Microsoft Azure Search will now be known as Azure Cognitive Search to signify the next wave of artificial intelligence in the enterprise.
According to Microsoft, the first wave of AI was built for narrow apps, or training a single mode for a specific task. “What’s been challenging, however, is that these models individually can’t capture all the different attributes hidden in various types of content. This means developers must painfully stitch together disparate components to fully understand their content,” John Chirapurath, general manager for Azure Data and AI, wrote in a post.

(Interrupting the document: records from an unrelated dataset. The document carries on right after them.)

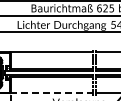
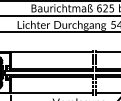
line at (51, 93): dashed -> solid
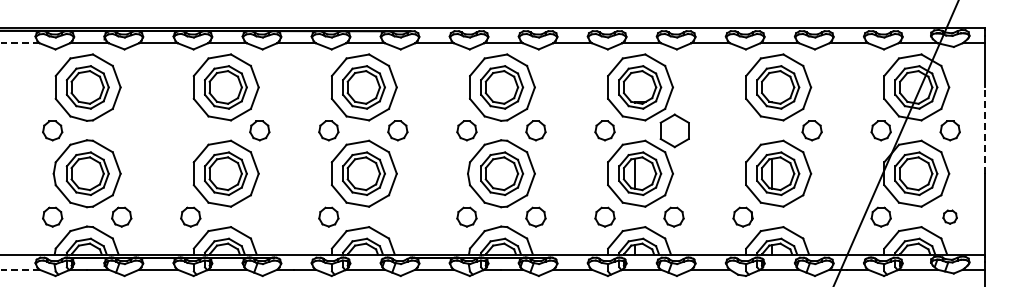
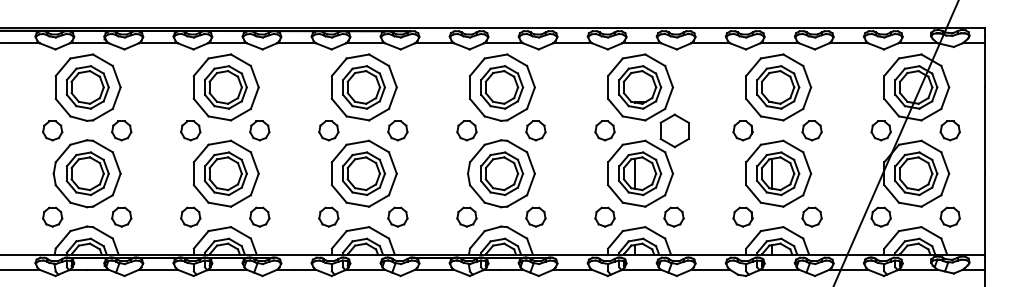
line at (19, 43): dashed -> solid
part at (121, 130): none -> present
part at (190, 130): none -> present
part at (742, 130): none -> present
line at (984, 130): dashed -> solid
part at (259, 216): none -> present
part at (397, 216): none -> present
part at (811, 216): none -> present
part at (949, 216) size: 16x16 px -> 22x22 px
line at (19, 269): dashed -> solid
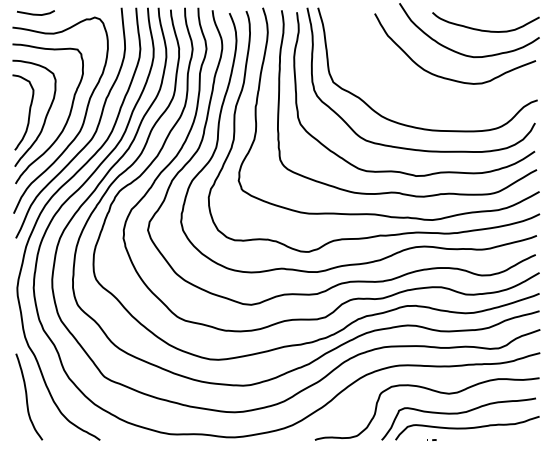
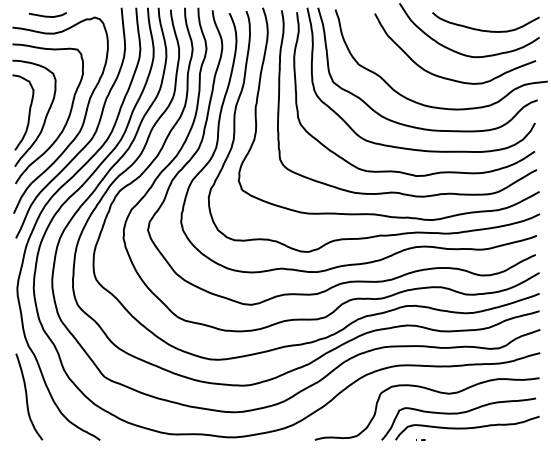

A recent report from Harvard Business Review Analytics Services also found 82% of organizations struggle with exploring and understanding content in a timely manner. This is because content is spread over multiple systems and in multiple formats, the report explained.
The next wave of AI will not only span vision, speech and language, but it will be able to unlock insights from all content types such as PDFs, spreadsheets, images and audio files. This next wave will be known as knowledge mining, Chirapurath explained, where AI will move from finding to understanding.
Microsoft’s Azure Cognitive Search solution will offer knowledge mining capabilities that enable enterprises and developers to:
- “Ingest: scale to ingest a multitude of data types
- Enrich: apply artificial intelligence to transform structure and enhance data
- Explore: have the flexibility to build a range of application experiences”
The company is also adding new skills to the solution such as custom entity lookup to find user-defined entities in a given text; and power skills, which are a collection of useful functions.
Other features include code-free skillset management, re-indexing, a custom web app builder, and project multimedia in the knowledge store.
“For decades, the term ‘search’ has been ubiquitous with exploring, finding, and making sense of the information at your disposal. It started with keyword search, allowing users to find specific information that matched a certain keyword or phrase. Then, it evolved into more effective solutions powered by advances in natural language processing and machine learning technologies. Features like fuzzy search, spellers, autosuggest, etc. significantly improved the quality and relevance of search results,” Lance Olson, director of program management at Microsoft, wrote in a post. “Now, there is cognitive search, which broadens the mediums users can explore effectively (PDFs, spreadsheets, images, audio files, etc.), and moves from ‘finding’ to ‘understanding.’ This is made possible by a combination of natural language processing, computer vision, and new advances in machine learning technology.”